▶ _To-do item_
In the copy, every line of the material that follows must appear exactly, and no pictures should.

::: Record extracts :::

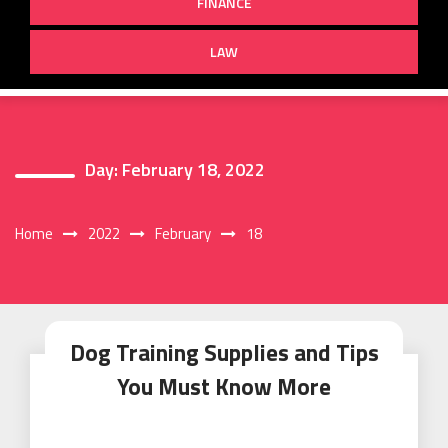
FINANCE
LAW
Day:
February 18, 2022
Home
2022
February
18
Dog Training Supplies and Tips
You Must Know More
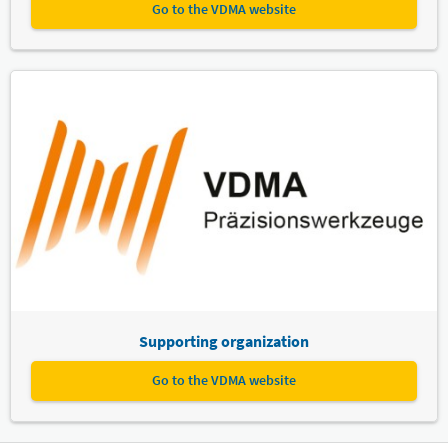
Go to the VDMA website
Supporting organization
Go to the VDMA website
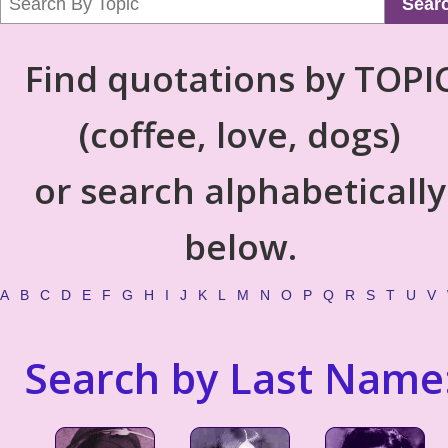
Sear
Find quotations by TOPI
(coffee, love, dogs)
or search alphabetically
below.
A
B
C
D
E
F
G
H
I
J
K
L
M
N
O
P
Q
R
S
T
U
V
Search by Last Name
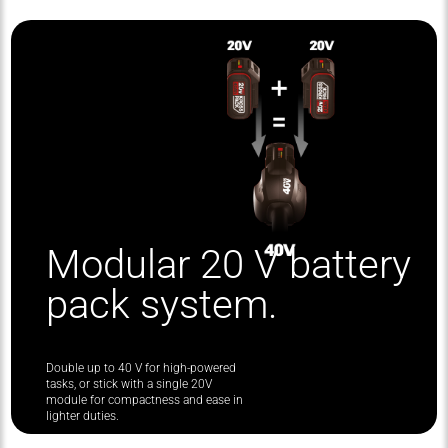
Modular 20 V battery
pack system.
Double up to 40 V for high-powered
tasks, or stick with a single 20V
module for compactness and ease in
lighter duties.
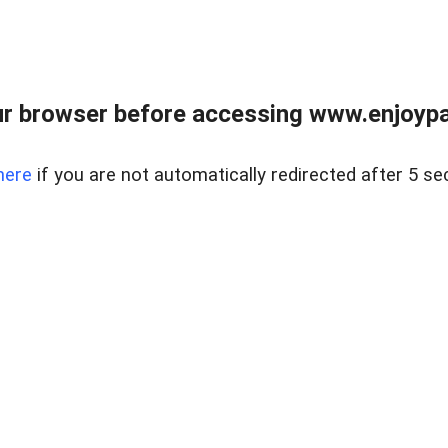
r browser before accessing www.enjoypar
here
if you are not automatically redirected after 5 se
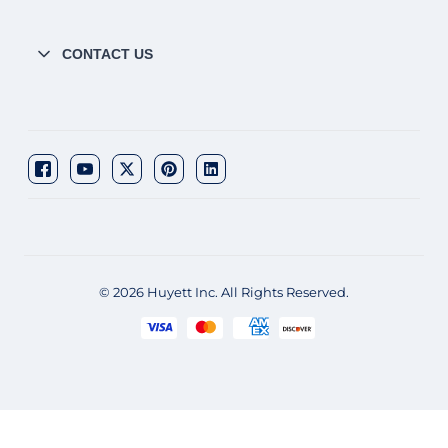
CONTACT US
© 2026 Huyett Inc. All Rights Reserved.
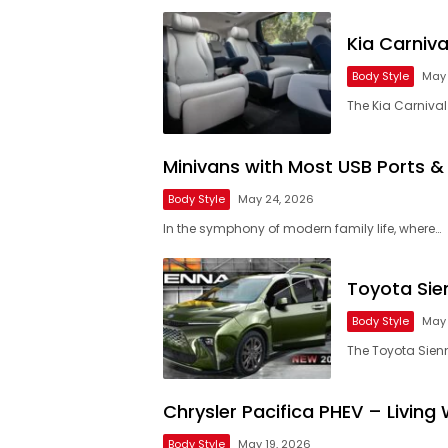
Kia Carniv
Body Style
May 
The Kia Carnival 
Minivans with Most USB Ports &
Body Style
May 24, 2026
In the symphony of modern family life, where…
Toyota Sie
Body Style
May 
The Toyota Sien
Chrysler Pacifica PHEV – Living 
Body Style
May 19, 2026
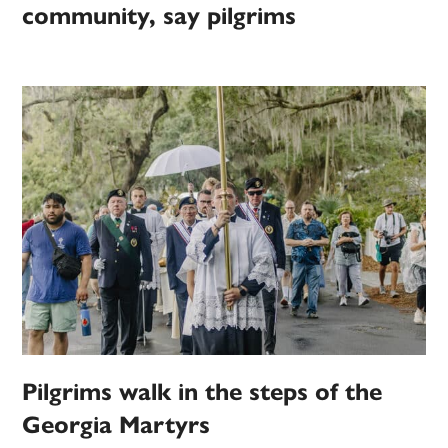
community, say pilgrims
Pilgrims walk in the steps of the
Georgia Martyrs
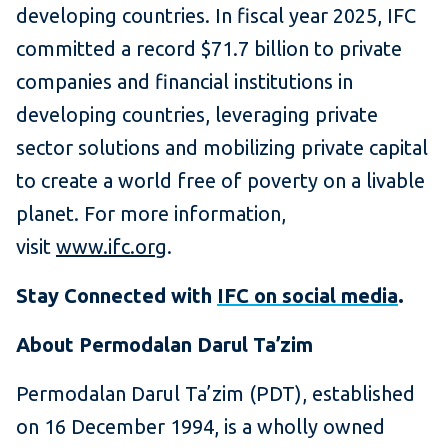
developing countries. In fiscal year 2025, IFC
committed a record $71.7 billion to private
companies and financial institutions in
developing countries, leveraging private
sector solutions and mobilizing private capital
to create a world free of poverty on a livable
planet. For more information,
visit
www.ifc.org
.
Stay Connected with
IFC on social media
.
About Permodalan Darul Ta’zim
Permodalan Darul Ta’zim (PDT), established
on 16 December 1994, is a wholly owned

:::

▶ _Solution below_
FINANCE
LAW
Day:
February 18, 2022
Home
2022
February
18
Dog Training Supplies and Tips
You Must Know More
Go to the VDMA website
Supporting organization
Go to the VDMA website
Sear
Find quotations by TOPI
(coffee, love, dogs)
or search alphabetically
below.
A
B
C
D
E
F
G
H
I
J
K
L
M
N
O
P
Q
R
S
T
U
V
Search by Last Name
Modular 20 V battery
pack system.
Double up to 40 V for high-powered
tasks, or stick with a single 20V
module for compactness and ease in
lighter duties.
r browser before accessing www.enjoypar
here
if you are not automatically redirected after 5 se
CONTACT US
© 2026 Huyett Inc. All Rights Reserved.
Kia Carniv
Body Style
May 
The Kia Carnival 
Minivans with Most USB Ports &
Body Style
May 24, 2026
In the symphony of modern family life, where…
Toyota Sie
Body Style
May 
The Toyota Sien
Chrysler Pacifica PHEV – Living 
Body Style
May 19, 2026
community, say pilgrims
Pilgrims walk in the steps of the
Georgia Martyrs
developing countries. In fiscal year 2025, IFC
committed a record $71.7 billion to private
companies and financial institutions in
developing countries, leveraging private
sector solutions and mobilizing private capital
to create a world free of poverty on a livable
planet. For more information,
visit
www.ifc.org
.
Stay Connected with
IFC on social media
.
About Permodalan Darul Ta’zim
Permodalan Darul Ta’zim (PDT), established
on 16 December 1994, is a wholly owned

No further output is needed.